Recently I've been working to design some RESTful APIs and I've come into a situation where it makes sense to update server state in response to a GET method. "What? Change state on a GET!? Are you mad? Are you insane? Have you even read the HTTP spec?" I hear you saying. But just hear me out, it's not as bad as you're thinking.

According to the HTTP 1.1 Specification GET is supposed to be both a safe and idempotent method, meaning that it doesn't have side effects and requesting once or a million times doesn't make any difference. So how is it that I can convince myself that it's OK to change state on a GET? Quite simply, by using a little used (in my experience) status code: 202 Accepted.

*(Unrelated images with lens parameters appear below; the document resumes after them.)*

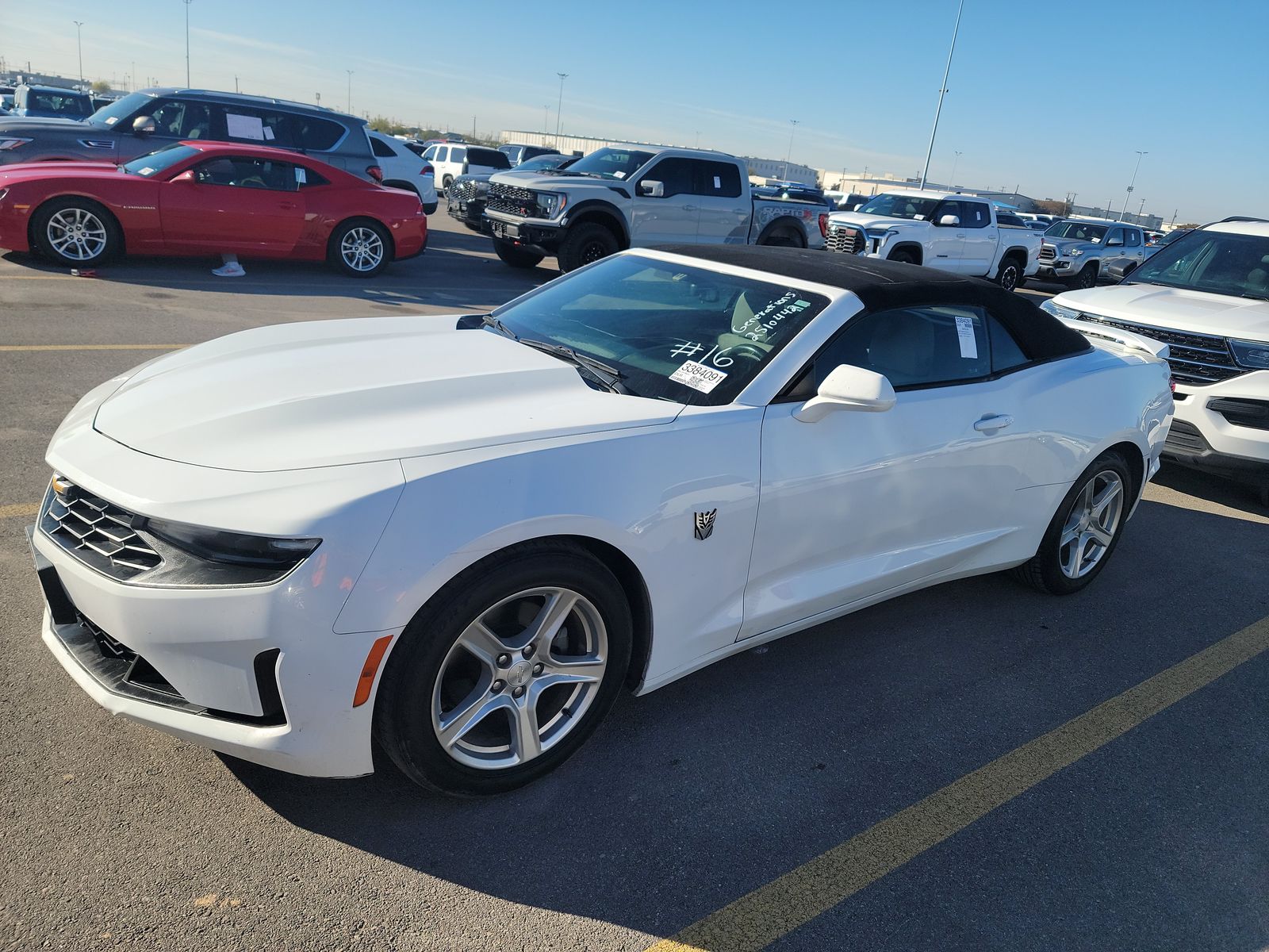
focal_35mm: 24
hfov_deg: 71.6
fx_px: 880
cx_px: 634
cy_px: 476
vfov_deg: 56.8
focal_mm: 6.7
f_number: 1.8
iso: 50
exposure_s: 1/756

The HTTP 1.1 specification has the following to say about 202 Accepted (emphasis mine):

The request has been accepted for processing, but the processing has not been completed. The request might or might not eventually be acted upon, as it might be disallowed when processing actually takes place. There is no facility for re-sending a status code from an asynchronous operation such as this.

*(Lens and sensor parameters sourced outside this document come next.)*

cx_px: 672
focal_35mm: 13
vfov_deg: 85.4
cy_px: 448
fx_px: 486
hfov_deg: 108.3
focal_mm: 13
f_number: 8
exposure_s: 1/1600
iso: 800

The 202 response is intentionally non-committal. Its purpose is to allow a server to accept a request for some other process (perhaps a batch-oriented process that is only run once per day) without requiring that the user agent's connection to the server persist until the process is completed. The entity returned with this response SHOULD include an indication of the request's current status and either a pointer to a status monitor or some estimate of when the user can expect the request to be fulfilled.

In essence, if a POST is made that returns a status code of 202 Accepted the data can be acted upon at some indeterminate time in the future. That time in the future might just so happen to be right before the GET is processed. In this way, the GET is both safe and idempotent since the state change is only tied to the GET in that it's used as a trigger for processing some previously POSTed data.